|Cancer signatures extend to epigenetic marks. Credits: Ana Costa|
Cancer's new signatures:
Epigenetic modifications are conserved among various metastases in the same person.
Today’s EpiPost focuses on a new discovery concerning prostate cancer and its metastases. The report published in Science Translational Medicine (23rd January 2013 ) highlights the need for personalized medicine by showing that the patterns of epigenetic modifications vary considerably between lethal prostatic tumours from different men but are maintained within the tumour and metastases in the same person.
Epigenetics is the layer of genomic regulation that is not due to the sequence of As, Ts, Cs and Gs in the DNA molecule, but instead relies on chemical marks found in nuclear DNA and its associated proteins. These epigenetic marks that sit on DNA, namely the methylation mark, are very relevant from the point of view of physiology, as they may shape to the way cells responds to stimulus, both from outside, and from inside the cell itself. In recent years, scientists have observed that tumours display their own patterns of DNA methylation and those differ from the ones found in the “normal” cells of the same person. This observation led to the question: can DNA methylation be used as a diagnostic biomarker for cancer?
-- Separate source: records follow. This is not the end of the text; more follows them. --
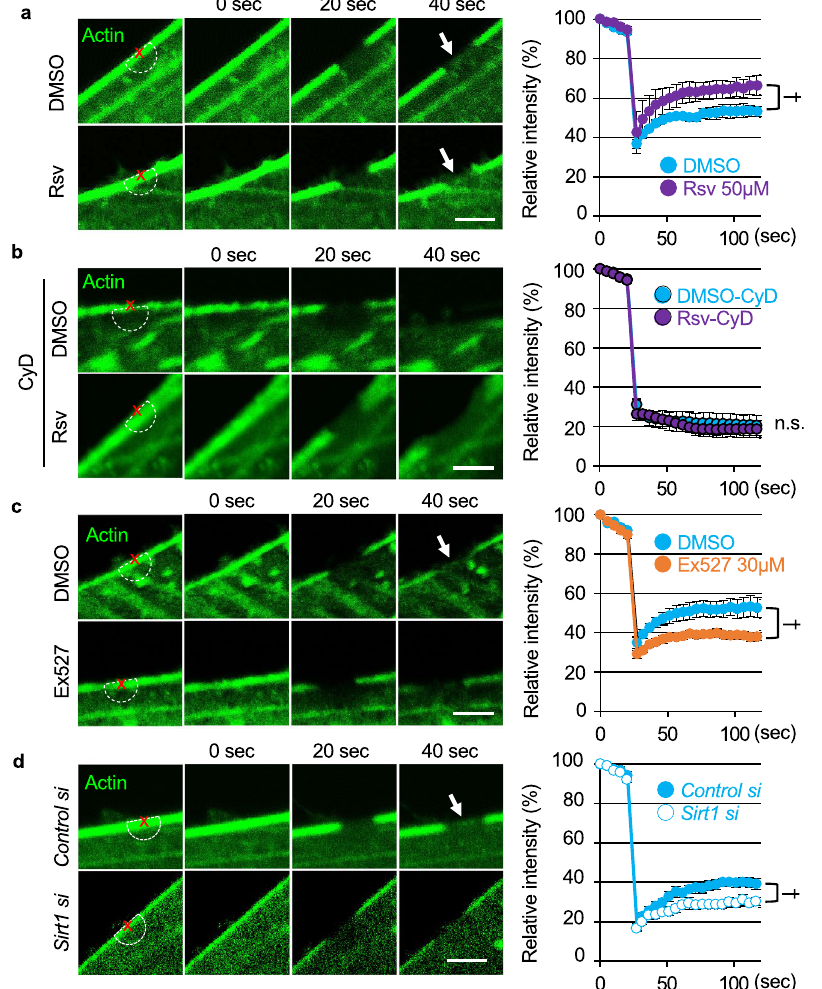
Figure 3. SIRT1 is required for actin accumulation at the damaged site. ( a – d ) Accumulation of actin at the laser injured site measured by fluorescence intensity of actin-GFP indicated as semicircle in dotted lines (white; diameter 2 μm). Left panels show representative images, and arrows indicate the accumulation of actin at the injured sites. The right panel shows the time course of the relative intensity of actin-GFP. ( a ) DMSO- (upper) and Rsv- (lower) treated C2C12 cells (n = 10). ( b ) Effect of the depolymerizing condition (cytochalasin D at 10 μM for 30 min) on the promotion of actin accumulation by Rsv (n = 4). ( c ) Effect of a SIRT1 inhibitor, Ex527 (30 μM for 12 h), in C2C12 cells (n = 5). ( d ) Effect of Sirt1 siRNA on actin accumulation at the injured site (n = 6). Data are represented as means ± SEM. A significant difference was determined by a two-tailed Student’s t -test. † indicates P < 0.05 at the last time point (120 s). n.s. = not significant. CyD = cytochalasin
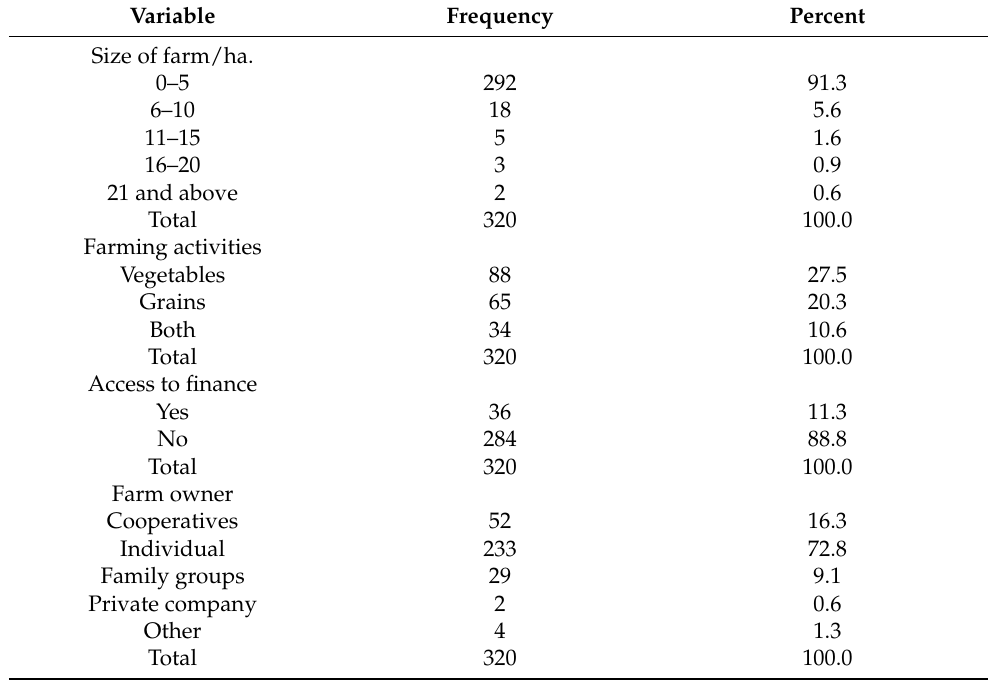
Table 3. Socio-economic characteristics of the smallholder farmers (n =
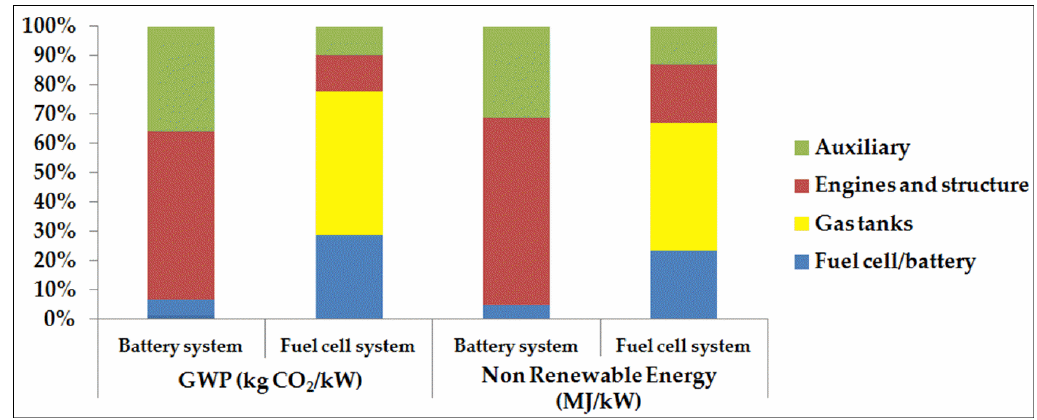
Figure 10. Impact distribution for the main components of the mobile systems for global warming potential and non-renewable energy.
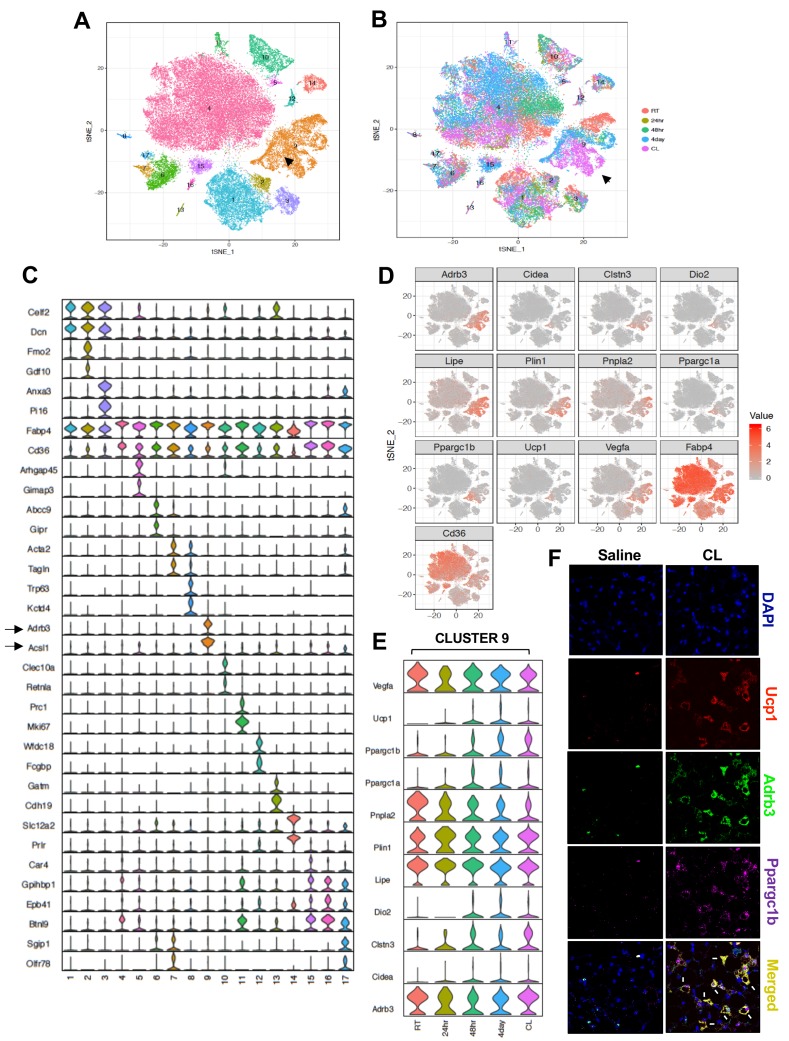
Transcriptomic visualization of thermogenic adipocytes in iWAT.(A) Aggregated tSNE-plot showing 17 clusters from ~54,000 adipocytes derived from iWAT of mice at RT, cold-exposed (24 hr, 48 hr, and 4 days), or treated with CL for 4 days at 1 mg/kg/day. Each colored dot is an adipocyte that falls into a cluster based on transcriptomic signature. (B) tSNE-plot showing indicated treatment-dependent sub-clustering of aggregated clusters shown in (A). Black arrow indicates the Type nine adipocyte cluster. (C) Normalized expression values of the top two adipocyte subtype-specific cluster genes from (A and B) plotted as violin plots with clusters as rows and genes as columns. (D) tSNE-plot showing distribution of indicated genes from adipocytes from (A). (E) Normalized expression values of indicated genes in the Type nine adipocyte cluster under different treatment condition plotted as violin plots with treatment conditions as rows and genes as columns. (F) RNAScope FISH (see Materials and methods) of indicated probes from iWAT of mice treated with saline or CL for 4 days at 1 mg/kg/day.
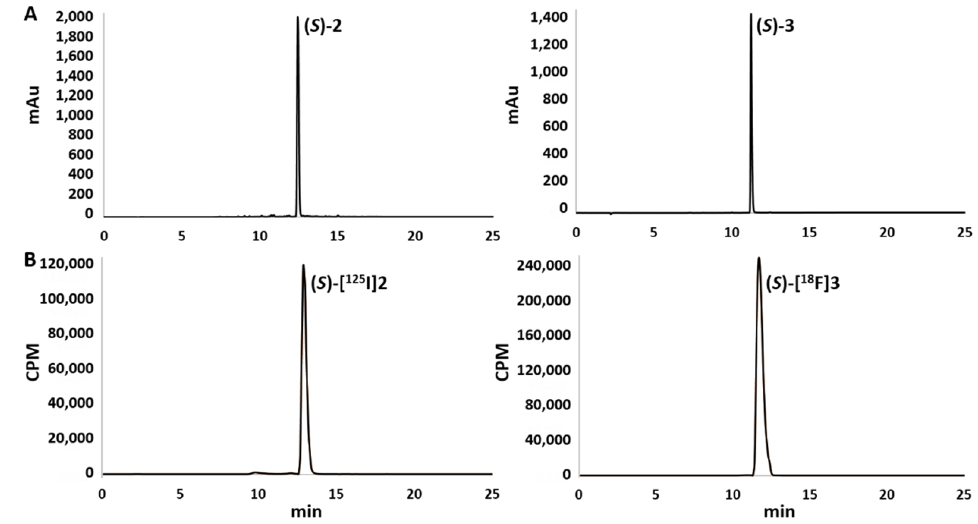
Figure 6. ( A ): UV-HPLC chromatograms (330 nm) of iodinated and fluorinated reference compounds ( S )- 2 and ( S )- 3 ; ( B ): radioactivity-HPLC chromatograms of the corresponding radiotracers ( S )-[ 125 I] 2 and ( S )-[ 18 F] 3 obtained after semipreparative RP-HPLC purification and formulation. The radioactivity detector was connected in series after the UV detector, which accounts for the slight difference of retention times ( ≈ 0.3 min) observed between 125 I/ 127 I or 18 F/ 19 F products. In the ethanolic solution eluted after the C18 SPE cartridge, as well as in the formulation medium and in Dulbecco’s Phosphate Buffered Saline (DPBS, pH 7.4), the radiotracer was found to be stable over hours at room temperature (RCP: 98.0%, 97.2%, and 97.4%, respectively, at 3 h post formulation, Figure 7). In addition, no significant degradation or deiodination of the radiotracer ( S )-[ 125 I] 2 was detected in mouse serum after incubation for 3 h at 37 °C (RCP: 94.3%).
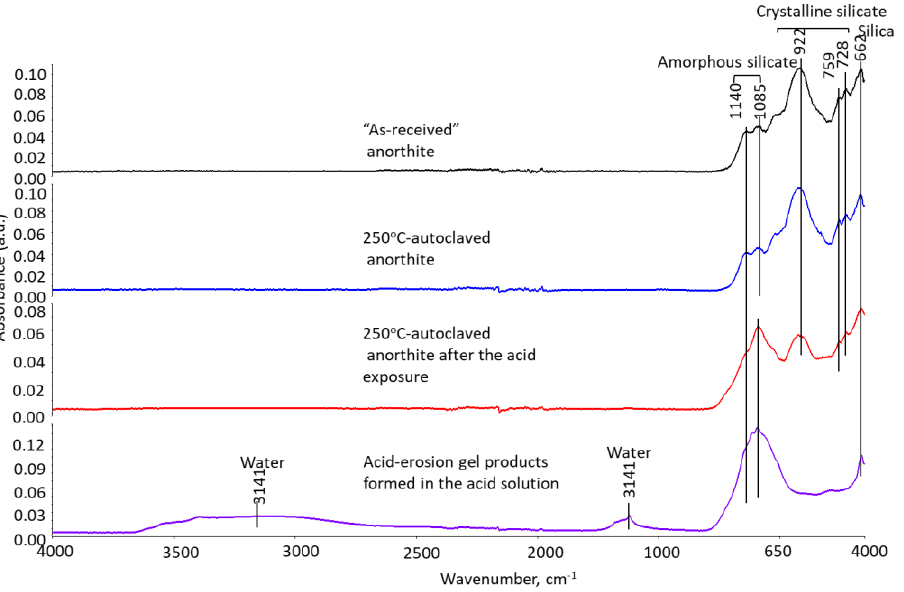
Figure 13. FTIR spectra of anorthite samples from top to bottom: “as received” (before exposure) anorthite, 250 ◦ C-autoclaved anorthite and anorthite exposed to the strong acid. Mullite and aluminum oxide did not undergo any phase changes after 250 ◦ C or acid treatments. The patterns are identical (Figures 12 and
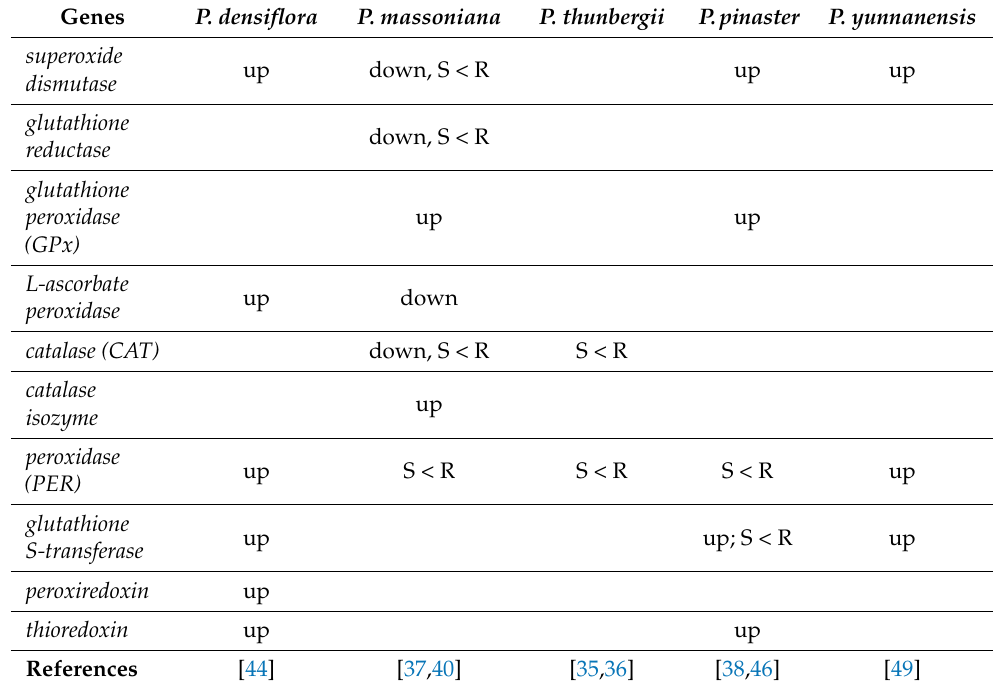
Table 4. Expression of oxidative stress response genes that encode enzymes involved in detoxification of reactive oxygen species (ROS) after pinewood nematode inoculation in several pine species.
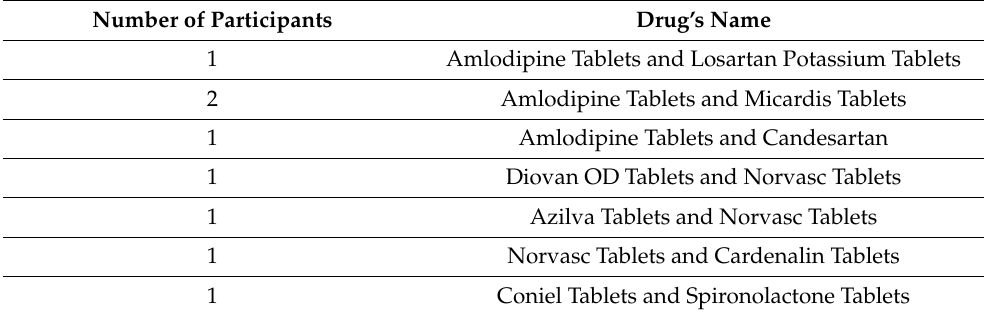
Table A2. List of two combinations of antihypertensive drugs.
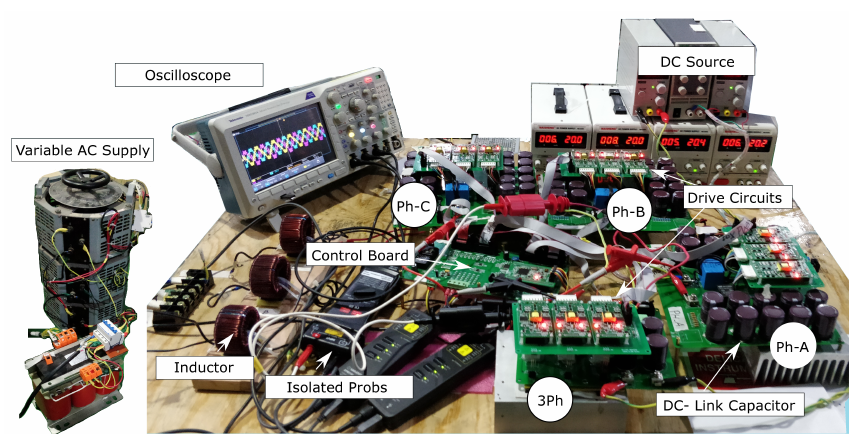
Figure 18. Low-voltage laboratory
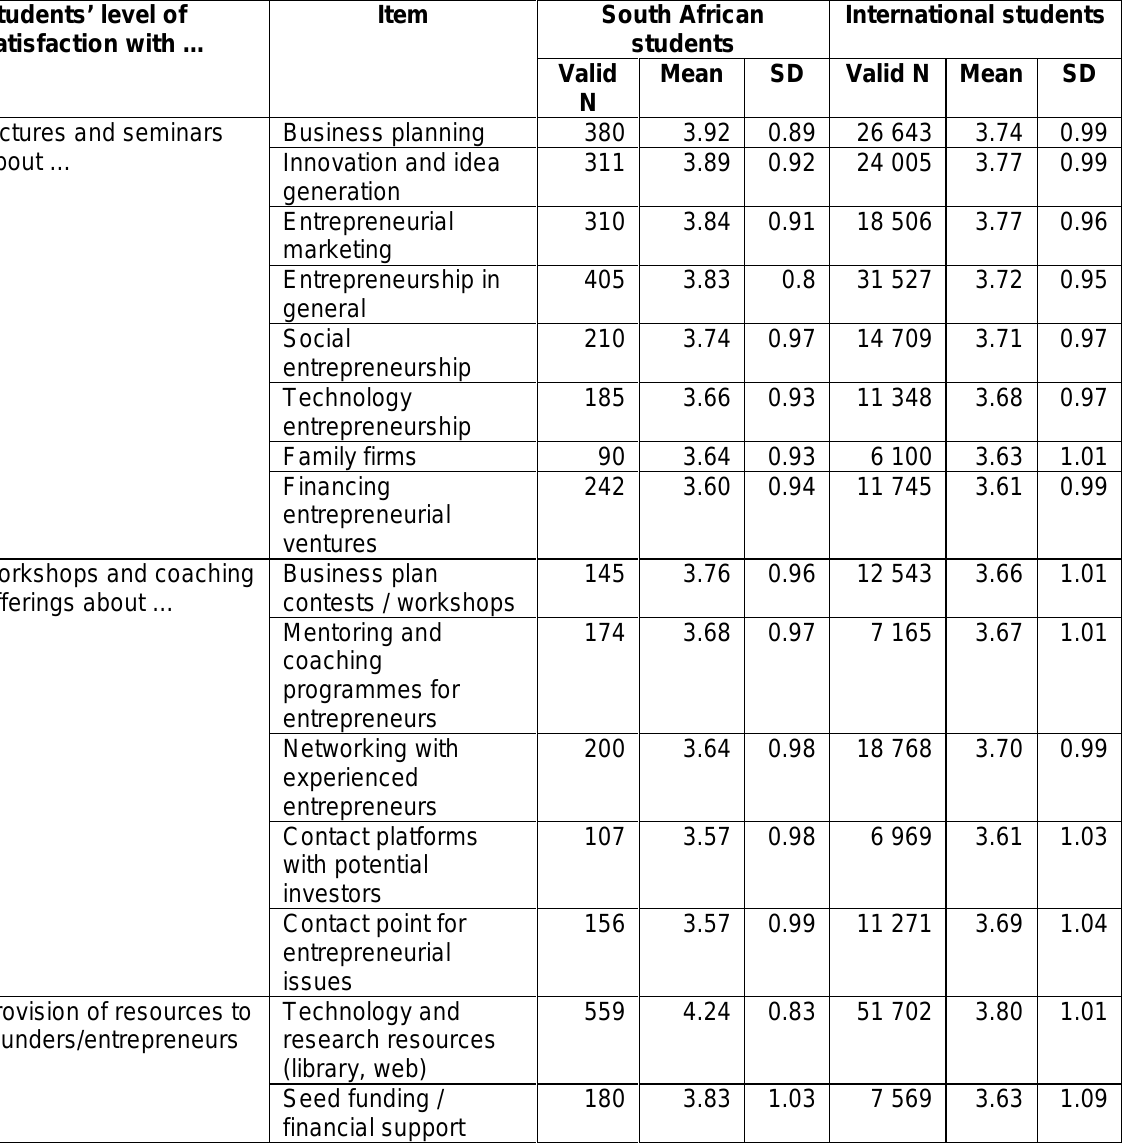
International students Students’ level of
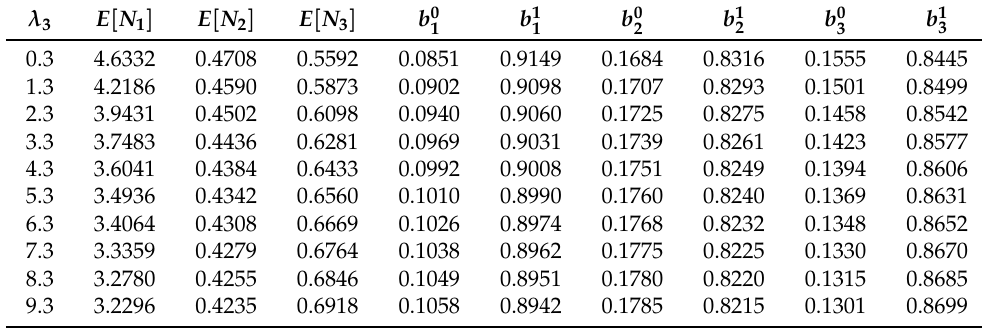
Table 12. Effect of λ 3 on various performance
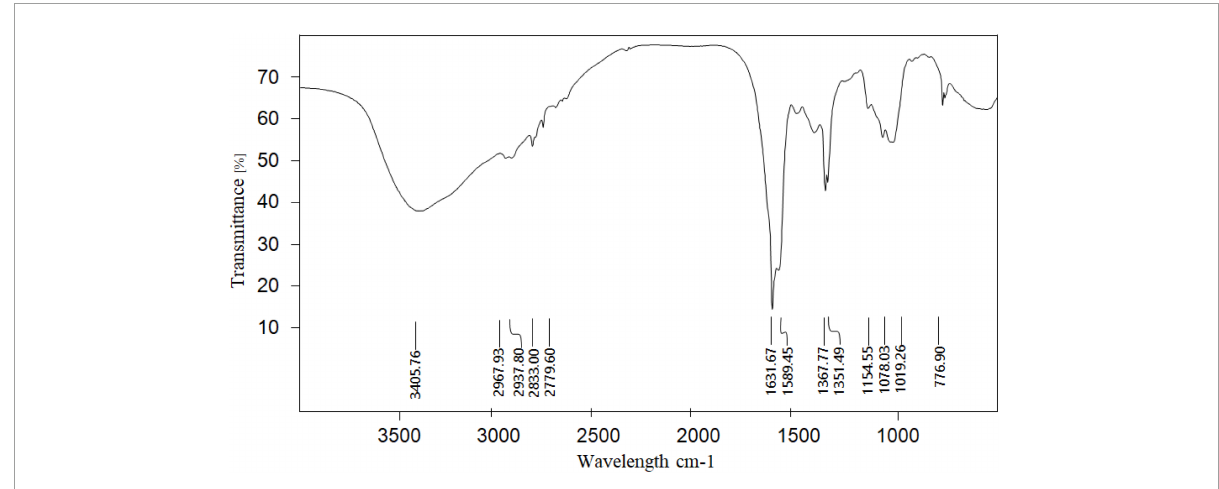
FIGURE4 Fourier infrared spectrum of Sparassis latifolia neutral polysaccharides SLNP.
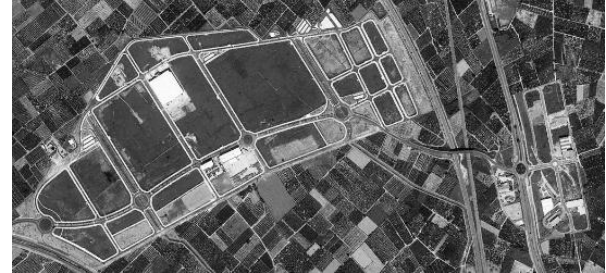
Figure 16. Guadassuar.Valencia.Spain after 2007 crisis.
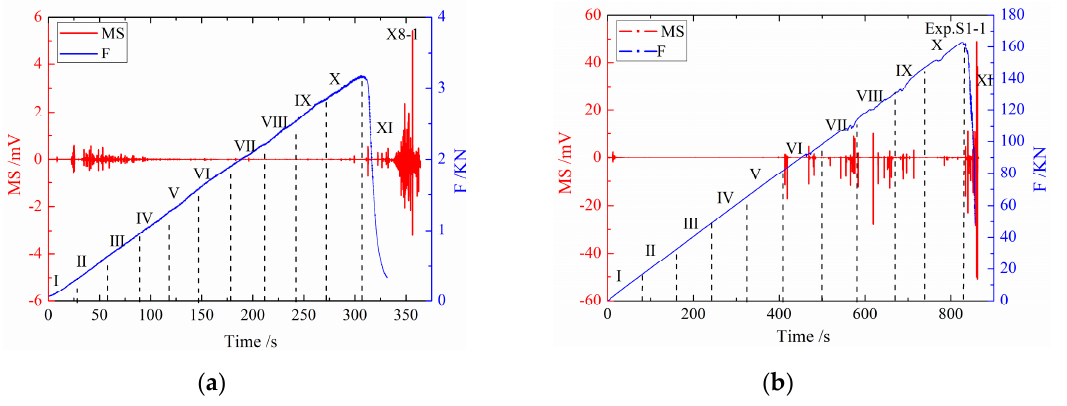
Figure 23. MS and loading force (F) of shaped coal and cement specimens. ( a ) Shaped coal and ( b ) cement.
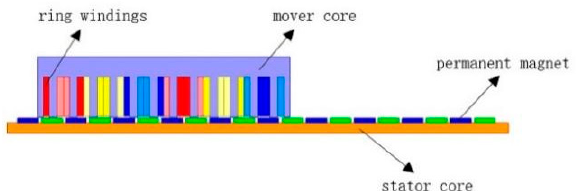
Figure 1. PMLSM Figure 1. PMLSM structure.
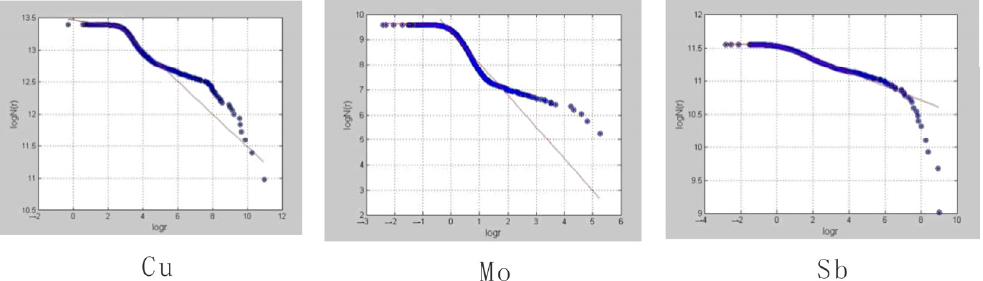
Figure 2. Fractal chart of Cu, Mo, and Sb (unit: ppm).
So far, the general belief that DNA methylation patterns varied too much in each patient's widespread cancers procrastinated the development of diagnostic strategies or even therapies. Now, with the help of new biochemical and computational technologies, scientists from the Johns Hopkins University, in Baltimore, USA, made two seminal observations that may change this view: first, that the DNA methylation patterns were considerably altered between tumours from different individuals; and second, that tumours and metastases from the same individual had identical DNA methylation patterns. For this analysis, the samples were obtained from autopsies of men who had died of metastatic prostate cancer. Both samples from the various metastases, as well as samples from normal tissues were collected for genomic comparisons.
The results led the scientists to conclude that each cancer evolves to acquire its own characteristic signature of DNA modifications, and that this epigenetic signature is maintained at sites of metastases. This observation has a close parallel to what is known about genetic alterations of tumours, which are also stable within each individual. As with genetic alterations that contribute to the onset and dissemination of cancer, epigenetic changes are also to be taken into account when investigating the events leading to cancer progression.
The new data revealed that new biomarkers of aggressive cancers lie in the epigenetic landscapes of each patient’s cancer cells. Scientists believe that this knowledge will help in the early identification of these forms of cancer and may possibly contribute to the development of therapeutic strategies directed at each person’s specific cancer epigenetic signatures.